Young Miko and Skrillex have released “Duro,” a track they debuted together at Ultra Miami last year, and it is exactly the song you would expect from two artists who operate at the edge of their respective lanes and seem entirely comfortable ignoring the middle.

Young Miko has been one of the most genuinely exciting figures in the current Latin scene, not because of crossover momentum but because the music itself is strange and smart and built with a kind of confidence that suggests she does not particularly care which markets approve. Her full-length from last November was a statement. “Duro” is something different, a collaboration that plays to her strengths while handing the production over to someone whose entire aesthetic is built on the relationship between pressure and release.

Skrillex in 2026 is not the Skrillex of 2012, which should go without saying but probably needs saying anyway. The past few years have seen him operating in genuinely experimental territory, less interested in the drop as catharsis and more interested in what happens to a track when you refuse to give it what it wants. “Duro” has that sensibility. It builds but does not quite build the way you expect. There are moments where the bottom falls out and you are left in something more sparse, more tense, before it comes back differently than it left.

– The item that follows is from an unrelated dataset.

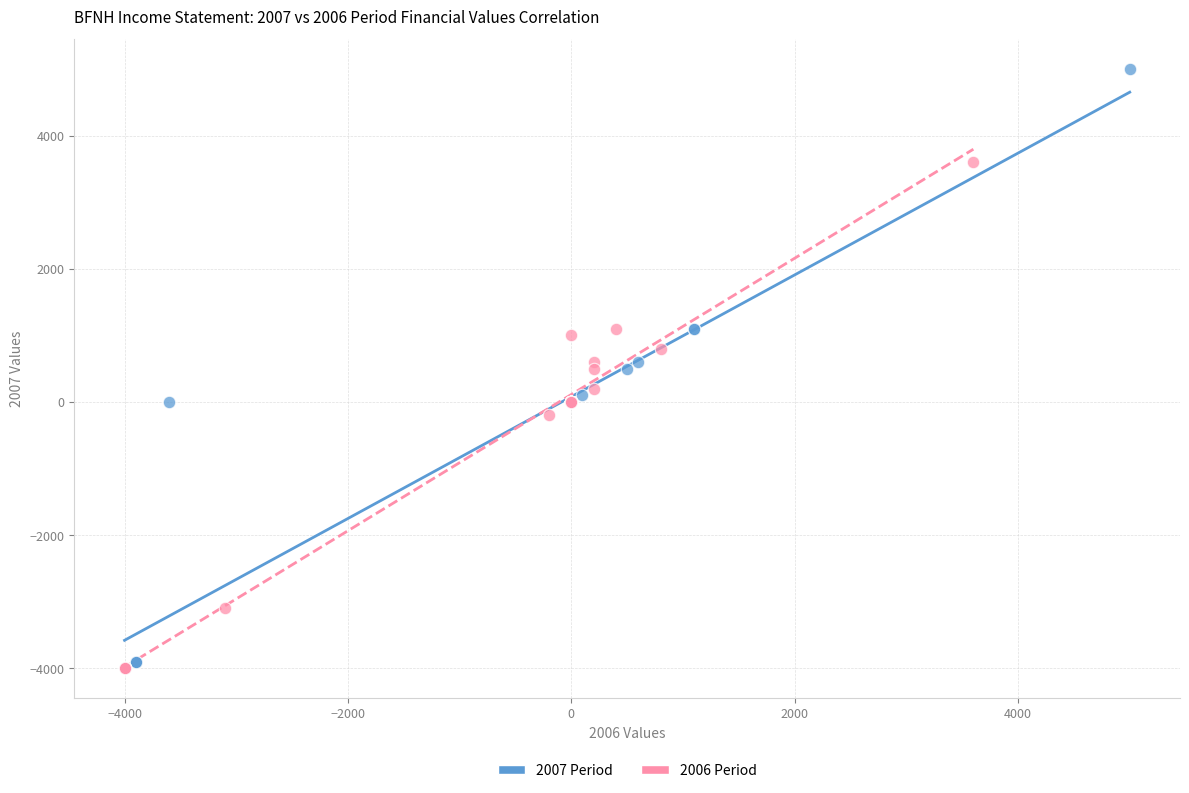

Which series contains the highest Y value?

2007 Period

Miko’s vocal sits in this environment like it belongs there. The Puerto Rican singer-rapper has a delivery that is both casual and exact, a tone that suggests she has thought about every word and would never admit it. In Spanish, the word means “hard” or “tough,” and the song leans into that without being obvious about it.

They announced the release at Estéreo Picnic in Bogotá, which is the right kind of room for this kind of song. Large enough to test the low end. Audience ready for something that is not going to explain itself.

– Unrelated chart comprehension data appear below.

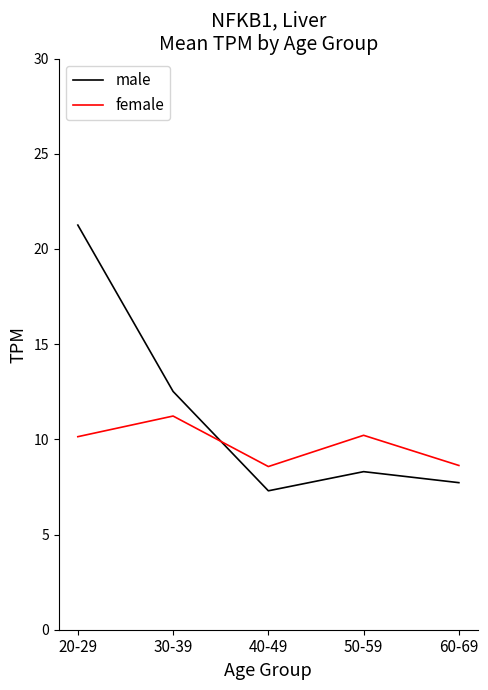

How many lines are shown in the chart?

2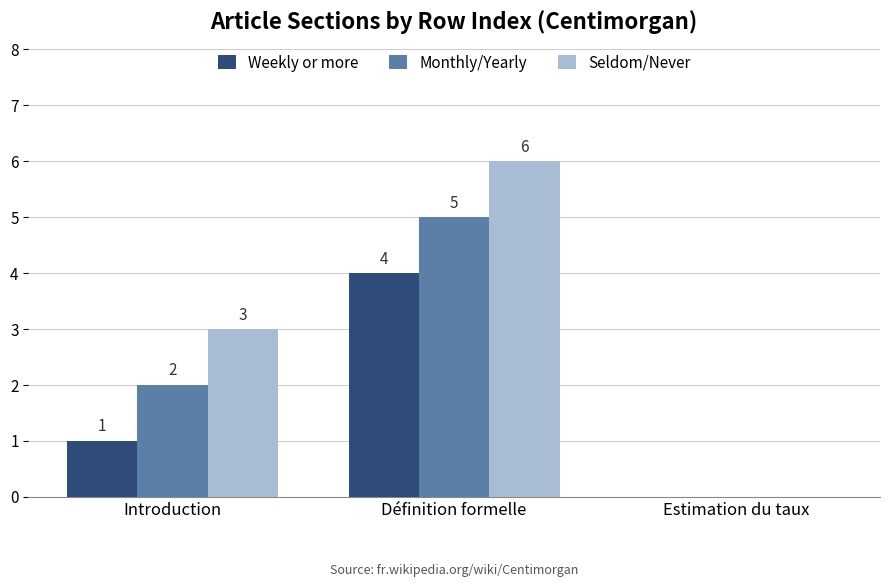

Which series has the largest total across all categories?

Seldom/Never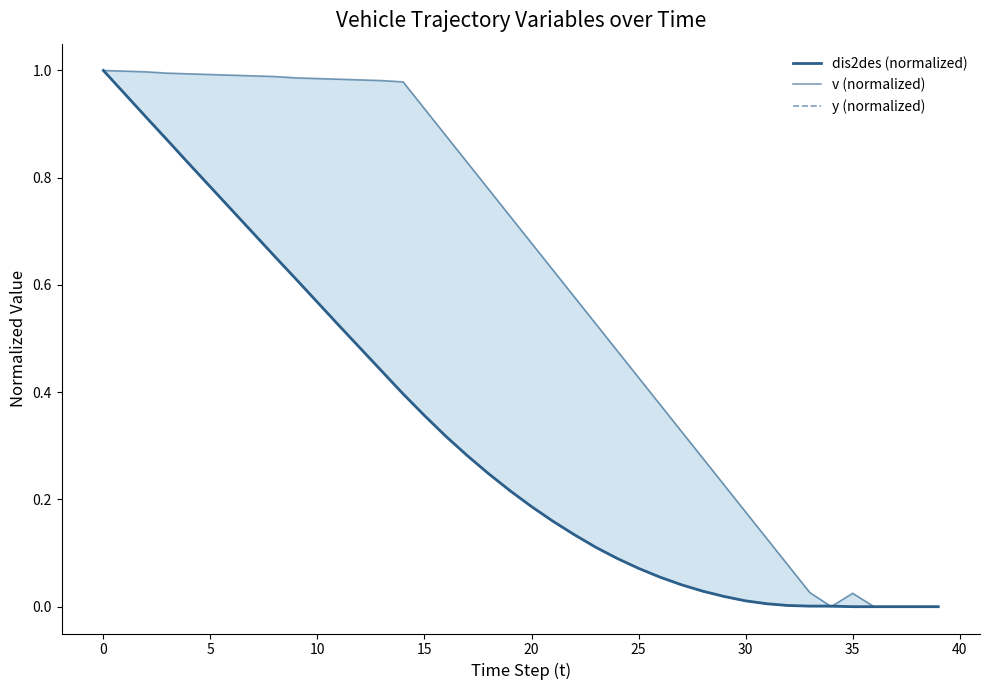

How many times do v (normalized) and dis2des (normalized) cross each other?

2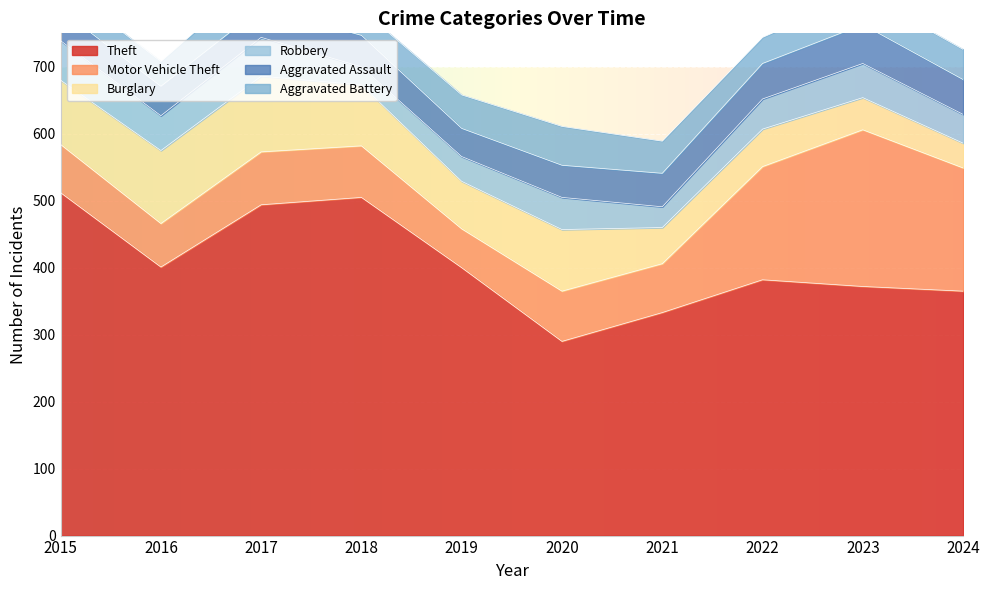

Which has a higher value, 2024 or 2021?

2024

Whether this becomes part of a larger collaborative project or stays a single is unclear. As a single it stands on its own easily. It is a reminder that the most interesting pop-adjacent music right now is being made by people who approach collaboration as a genuine aesthetic negotiation rather than a brand alignment exercise. This one sounds like two artists who wanted to make something for themselves and ended up making something everyone else will want too.